_READING PASSAGE:_

2007-02-15 Thread Steffen Weiberle

Darren J Moffat wrote On 02/14/07 14:30,:

Menno Lageman wrote:


Robert Gordon wrote:


So could we all agree that:

 An NFS Server in a zone means that the namespace it exports is 
restricted
 to that zone only.  By that i mean no global zone access to that 
namespace,

 nor would that namespace be re-exported within another NFS Server zone
 instance ?


I have some trouble parsing that, but my perception of the desired 
behaviour is:
- a zone can only export resources that are within that zone (i.e. 
everything below it's zonepath),
- a resource exported from a zone, may not at the same time be 
exported from the global zone; i.e. if zone a exports /export/foo then 
/zones/a/root/export/foo may not be exported by the global zone)
- zone A and zone B may both export their own /export/foo since those 
are two distinct resources.


and also that the NFSMAPID_DOMAIN may be different for each zone.
and all security modes are available to all zones, in particular each 
zone that is an NFS server maybe in a different Kerberos REALM.

_BRIEF:_ Write what comes next in the email thread about running NFS servers in zones, picking up after its last sentence. The records below aren't needed.

Saved data entries
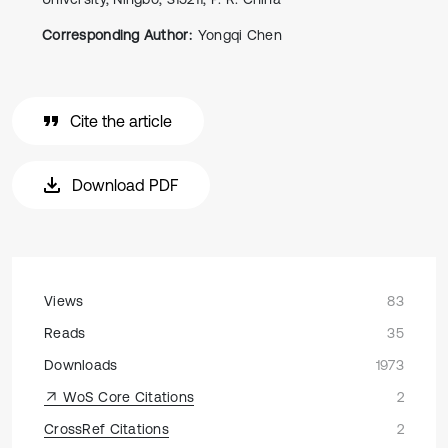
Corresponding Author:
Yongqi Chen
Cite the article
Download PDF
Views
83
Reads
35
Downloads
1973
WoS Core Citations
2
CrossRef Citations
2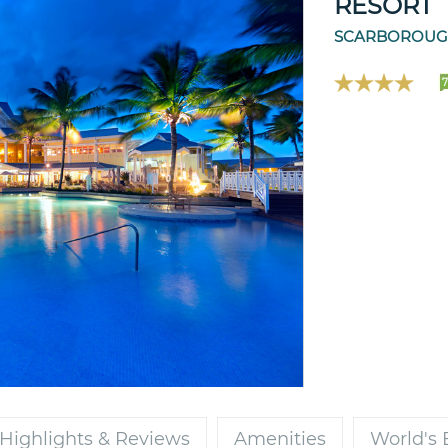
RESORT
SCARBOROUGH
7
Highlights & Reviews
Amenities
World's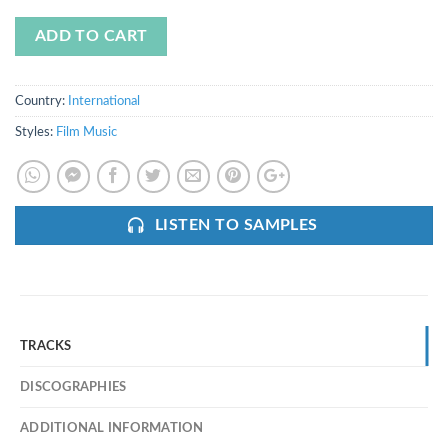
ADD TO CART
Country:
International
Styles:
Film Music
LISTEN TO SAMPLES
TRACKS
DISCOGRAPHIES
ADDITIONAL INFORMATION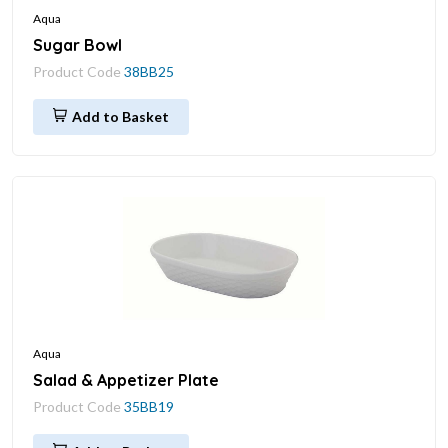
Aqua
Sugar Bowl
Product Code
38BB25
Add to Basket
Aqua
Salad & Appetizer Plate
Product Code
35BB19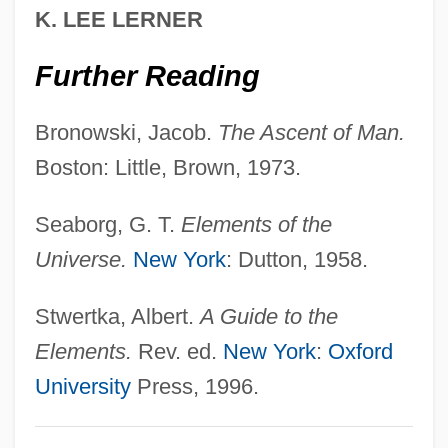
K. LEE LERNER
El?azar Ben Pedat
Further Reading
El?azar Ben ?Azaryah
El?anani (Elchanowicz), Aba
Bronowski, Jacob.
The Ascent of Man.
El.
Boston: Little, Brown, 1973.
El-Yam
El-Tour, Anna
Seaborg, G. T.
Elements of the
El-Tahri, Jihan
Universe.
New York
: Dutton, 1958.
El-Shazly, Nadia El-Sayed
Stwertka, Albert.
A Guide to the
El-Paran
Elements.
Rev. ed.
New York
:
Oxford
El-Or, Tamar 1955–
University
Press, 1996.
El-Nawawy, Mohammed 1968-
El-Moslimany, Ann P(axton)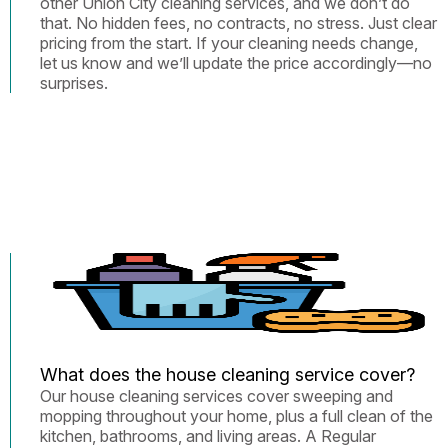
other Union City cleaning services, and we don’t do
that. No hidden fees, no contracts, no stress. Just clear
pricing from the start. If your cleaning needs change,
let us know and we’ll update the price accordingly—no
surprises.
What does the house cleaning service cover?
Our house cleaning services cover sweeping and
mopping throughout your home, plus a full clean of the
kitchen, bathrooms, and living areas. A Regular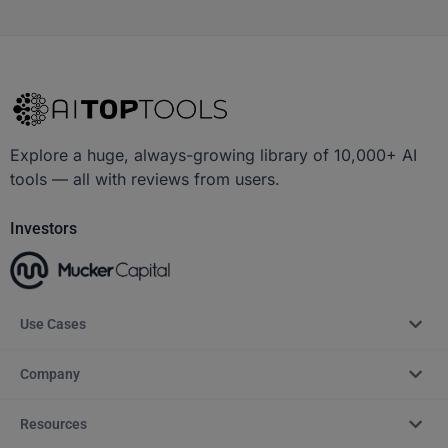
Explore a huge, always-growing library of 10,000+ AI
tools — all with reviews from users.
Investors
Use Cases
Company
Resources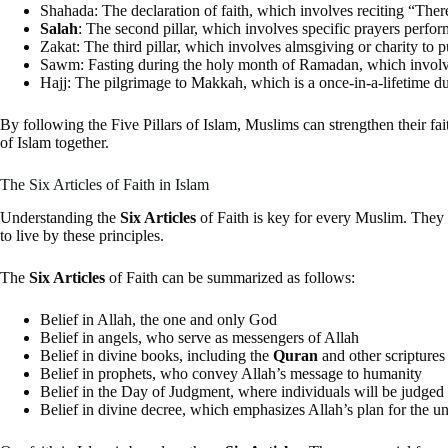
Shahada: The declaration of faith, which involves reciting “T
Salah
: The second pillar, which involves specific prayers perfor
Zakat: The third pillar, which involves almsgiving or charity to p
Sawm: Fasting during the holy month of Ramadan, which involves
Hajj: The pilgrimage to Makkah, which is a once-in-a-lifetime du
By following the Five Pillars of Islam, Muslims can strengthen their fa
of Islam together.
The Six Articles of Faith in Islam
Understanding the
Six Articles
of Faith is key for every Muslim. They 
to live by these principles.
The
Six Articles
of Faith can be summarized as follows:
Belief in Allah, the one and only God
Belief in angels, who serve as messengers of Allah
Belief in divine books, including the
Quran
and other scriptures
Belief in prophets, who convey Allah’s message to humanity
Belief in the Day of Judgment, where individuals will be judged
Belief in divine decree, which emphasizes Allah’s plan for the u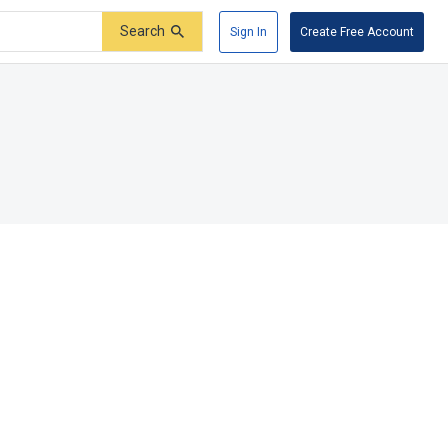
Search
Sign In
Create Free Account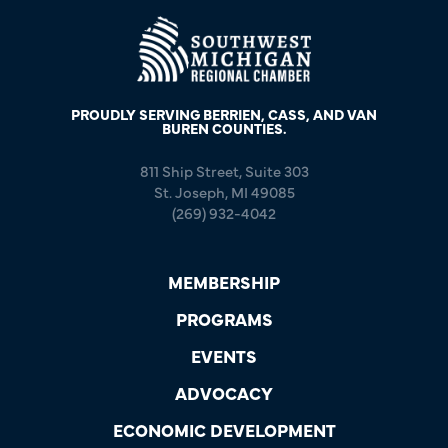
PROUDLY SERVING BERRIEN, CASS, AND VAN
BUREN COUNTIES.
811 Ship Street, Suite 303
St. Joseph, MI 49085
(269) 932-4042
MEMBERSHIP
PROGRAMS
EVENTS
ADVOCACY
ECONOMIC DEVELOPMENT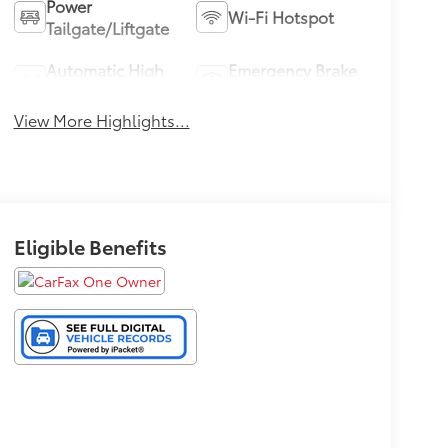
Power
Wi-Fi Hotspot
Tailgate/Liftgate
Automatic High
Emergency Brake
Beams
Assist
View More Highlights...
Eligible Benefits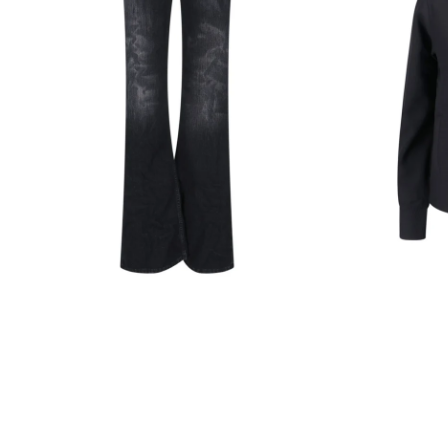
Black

--

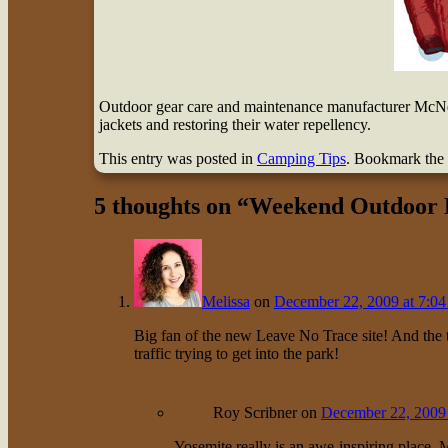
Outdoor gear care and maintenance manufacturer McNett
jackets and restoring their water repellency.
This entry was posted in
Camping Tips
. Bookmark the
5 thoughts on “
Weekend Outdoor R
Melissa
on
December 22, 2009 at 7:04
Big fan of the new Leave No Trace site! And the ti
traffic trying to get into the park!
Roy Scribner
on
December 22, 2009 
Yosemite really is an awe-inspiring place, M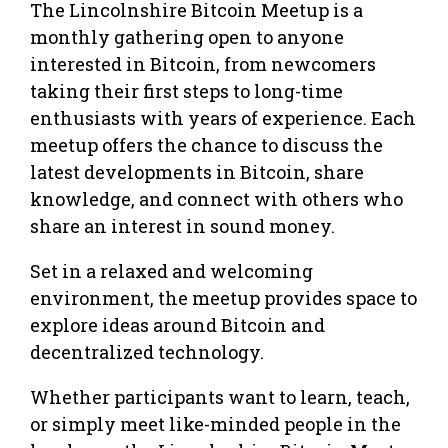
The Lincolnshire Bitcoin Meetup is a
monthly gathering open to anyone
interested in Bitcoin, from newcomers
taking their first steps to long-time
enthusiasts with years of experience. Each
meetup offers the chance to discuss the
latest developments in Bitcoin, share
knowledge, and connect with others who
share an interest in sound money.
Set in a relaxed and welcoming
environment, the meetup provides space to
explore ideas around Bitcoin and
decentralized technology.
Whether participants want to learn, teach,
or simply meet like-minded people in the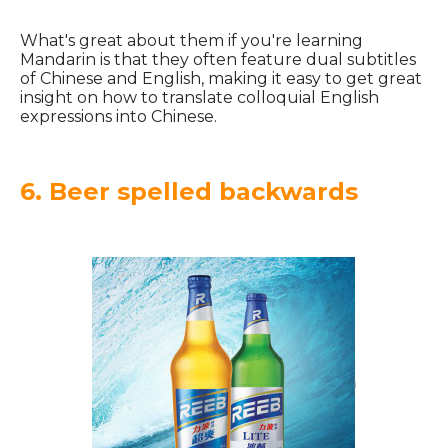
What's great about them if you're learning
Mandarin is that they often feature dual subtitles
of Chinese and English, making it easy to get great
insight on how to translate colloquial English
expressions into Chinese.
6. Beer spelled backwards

_EXERCISE OUTPUT:_
This has been one of my arguements for NFS services in a non-global zone.

Besides the separated administrative domains that may be co-located using zones, the other 
preference that I have is that the services used in the global zone are minimal. I'd rather it be in 
a separate, non-user (non-service) oriented name service (authentication) domain. Thus any of the 
authentication and authorization that would need to be done has to be done at the name service level 
for the zone hosting the service(s). And I can host similar services in different zones for 
different authentication domains. For all the reasons running a service in a non-global zone is more 
secure.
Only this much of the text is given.